17 maio 2013

O que se comemora amanhã: Dia Nacional da Luta Antimanicomial

Integrante do Movimento de Luta Antimanicomial, o escritor reconhece algumas conquistas, mas lamenta que batalhas como o combate aos eletrochoques – a Terapia do Terror, como prefere chamar – ainda não tenham sido vencidas.

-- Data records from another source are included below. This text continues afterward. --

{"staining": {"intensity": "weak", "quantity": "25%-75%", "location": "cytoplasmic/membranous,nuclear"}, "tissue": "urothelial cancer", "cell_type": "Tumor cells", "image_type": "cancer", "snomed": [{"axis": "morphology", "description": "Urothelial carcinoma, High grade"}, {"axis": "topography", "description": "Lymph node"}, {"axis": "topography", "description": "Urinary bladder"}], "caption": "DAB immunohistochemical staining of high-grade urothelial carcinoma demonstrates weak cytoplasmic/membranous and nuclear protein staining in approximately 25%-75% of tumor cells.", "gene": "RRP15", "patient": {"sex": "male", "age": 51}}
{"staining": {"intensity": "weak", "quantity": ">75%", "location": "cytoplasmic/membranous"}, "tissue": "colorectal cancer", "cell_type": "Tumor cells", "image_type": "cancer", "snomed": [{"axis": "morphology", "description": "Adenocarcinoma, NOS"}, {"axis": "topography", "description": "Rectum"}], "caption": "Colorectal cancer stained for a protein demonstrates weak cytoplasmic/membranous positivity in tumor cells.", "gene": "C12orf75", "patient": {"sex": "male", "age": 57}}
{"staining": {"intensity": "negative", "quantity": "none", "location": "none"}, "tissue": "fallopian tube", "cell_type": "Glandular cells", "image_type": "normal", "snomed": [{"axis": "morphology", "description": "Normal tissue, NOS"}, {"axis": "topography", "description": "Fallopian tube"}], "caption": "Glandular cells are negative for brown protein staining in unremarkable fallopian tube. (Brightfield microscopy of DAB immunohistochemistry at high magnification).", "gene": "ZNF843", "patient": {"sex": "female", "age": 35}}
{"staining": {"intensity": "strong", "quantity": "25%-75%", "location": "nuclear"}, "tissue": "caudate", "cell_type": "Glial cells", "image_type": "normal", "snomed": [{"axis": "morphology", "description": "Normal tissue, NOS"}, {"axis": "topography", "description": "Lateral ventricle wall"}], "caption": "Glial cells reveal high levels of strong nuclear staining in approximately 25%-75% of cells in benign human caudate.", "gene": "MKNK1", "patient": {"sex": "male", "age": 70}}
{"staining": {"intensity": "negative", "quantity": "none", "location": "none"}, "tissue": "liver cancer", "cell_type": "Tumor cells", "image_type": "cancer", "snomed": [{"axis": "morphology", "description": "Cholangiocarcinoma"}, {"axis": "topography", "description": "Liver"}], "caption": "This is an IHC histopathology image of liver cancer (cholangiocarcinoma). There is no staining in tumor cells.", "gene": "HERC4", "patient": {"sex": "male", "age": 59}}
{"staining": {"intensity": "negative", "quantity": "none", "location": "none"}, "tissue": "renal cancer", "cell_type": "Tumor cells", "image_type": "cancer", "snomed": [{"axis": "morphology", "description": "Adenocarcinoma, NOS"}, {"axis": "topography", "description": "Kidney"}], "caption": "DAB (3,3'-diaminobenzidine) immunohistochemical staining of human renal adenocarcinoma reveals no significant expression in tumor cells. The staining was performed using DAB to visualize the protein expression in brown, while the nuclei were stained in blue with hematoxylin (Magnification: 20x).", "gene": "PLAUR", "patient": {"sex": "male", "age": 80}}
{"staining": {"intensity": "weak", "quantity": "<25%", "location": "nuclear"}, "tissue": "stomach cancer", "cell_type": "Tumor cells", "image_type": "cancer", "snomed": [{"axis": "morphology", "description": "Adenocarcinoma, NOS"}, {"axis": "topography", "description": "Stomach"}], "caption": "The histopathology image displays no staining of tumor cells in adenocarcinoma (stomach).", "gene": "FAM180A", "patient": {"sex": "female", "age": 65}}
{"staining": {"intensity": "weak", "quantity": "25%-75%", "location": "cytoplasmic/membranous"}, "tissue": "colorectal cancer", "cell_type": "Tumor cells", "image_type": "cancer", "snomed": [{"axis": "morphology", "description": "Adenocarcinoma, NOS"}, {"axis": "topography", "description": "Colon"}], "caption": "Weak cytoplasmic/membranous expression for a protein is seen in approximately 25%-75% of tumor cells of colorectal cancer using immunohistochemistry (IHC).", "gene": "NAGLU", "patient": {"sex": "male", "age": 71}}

Austregésilo Carrano Bueno é escritor, ator e diretor de teatro. Escreveu o livro “Canto dos Malditos”, que deu origem ao filme “Bicho de Sete Cabeças” (dirigido por Laís Bodanzky) e conta a história da sua época como paciente psiquiátrico – uma história que a própria Rets já mostrou. Desde o fim desse pesadelo, que lhe rendeu um processo movido pelos médicos da clínica onde esteve internado, Carrano se empenha na defesa da reforma psiquiátrica. Às vésperas de mais um 18 de maio, quando se comemora o Dia Nacional de Luta Antimanicomial, voltamos a procurá-lo para conversar a respeito da situação do atendimento às pessoas com transtornos mentais no país.
Sobre o programa De Volta para Casa, criado pela Lei 10.708, de 31 de julho de 2003, para dar “assistência, acompanhamento e integração social, fora da unidade hospitalar, a pessoas acometidas de transtornos mentais com história de longa internação psiquiátrica”, Carrano não poupa críticas. ”Em 2005, o programa tinha como objetivo atingir mais de 2.500 pessoas. Conseguiram repassar esta verba para pouco mais de 800. Isto porque é muito burocrático, exigente demais. Exige, por exemplo, que o usuário tenha sido internado no mínimo por dois anos ininterruptos. Isto é um absurdo!”, reage.
Integrante do Movimento de Luta Antimanicomial, o escritor reconhece algumas conquistas, mas lamenta que batalhas como o combate aos eletrochoques – a Terapia do Terror, como prefere chamar – ainda não tenham sido vencidas. “Esta falsa psiquiatria que chamam de moderna matou mais de 300 mil pessoas e inutilizou, destruindo a saúde mental, número semelhante. São mais de 600 mil vítimas psiquiátricas somente no Brasil”, indigna-se.
Para elas, Carrano defende uma análise de cada caso por uma junta gratuita de advogados e o pagamento de indenizações. “Isto é fazer justiça social, ao contrário das esmolas sociais”, afirma.
Rets - O programa De Volta para Casa, lançado em 2003 pelo governo federal, foi bastante comemorado como uma iniciativa de reinserção das pessoas com transtornos mentais nas suas famílias. Você tem acompanhado a execução do programa? Como avalia?
Austregésilo Carrano - Em 2005, o programa tinha como objetivo atingir mais de 2.500 pessoas. Conseguiram repassar esta verba para pouco mais de 800. Isto porque é muito burocrático, exigente demais. Exige, por exemplo, que o usuário (paciente) tenha sido internado no mínimo por dois anos ininterruptos. Isto é um absurdo!
No meu caso, foram três anos e cinco meses de entra-e-sai em chiqueiros psiquiátricos. Eu, como milhares de outros, não teria o direito ao auxílio mínimo do programa De Volta para Casa. Nós, usuários e não-usuários que fomos violentados dentro dessas casas de extermínio, exigimos os mesmos direitos constitucionais que receberam os presos políticos na época da ditadura militar. Foram indenizados, e muito bem. Agora, para nós, vítimas psiquiátricas, e muitas em conluio com a ditadura militar, jogam um salarinho de fome e acham que a "dívida social" para conosco está saldada. Uma ova! Costumo citar o meu caso como exemplo de como esta experiência como cobaia psiquiátrica interferiu em minha vida.
Minha formação profissional foi anulada de forma estúpida por um erro médico-psiquiátrico. Três anos e meio de minha adolescência e de meu preparo profissional prejudicados. As seqüelas físicas e emocionais que abalam toda uma formação de comportamento, temperamento e efeitos em ações tomadas. Os preconceitos sociais enfrentados dia a dia, quando tomam conhecimento de seu histórico psiquiátrico, o que muitas vezes gera medo nas pessoas. Tudo somado leva ao preconceito agressivo, tanto físico como moral. Existem, assim, grandes chances de esses sobreviventes psiquiátricos serem levados ao isolamento social, ou seja, a uma destruição total do seu processo de reinserção, caso não tenha ajuda profissional como a que nós damos na Rede de Trabalhos Substitutivos aos Hospitais Psiquiátricos Brasileiros. É por esses e outros danos que exigimos que nossos casos sejam analisados gratuitamente por uma junta de advogados. Os que forem julgados merecedores de indenizações, que tenham integralmente respeitados seus direitos constitucionais e sejam indenizados. Isto é fazer justiça social, ao contrário das esmolas sociais.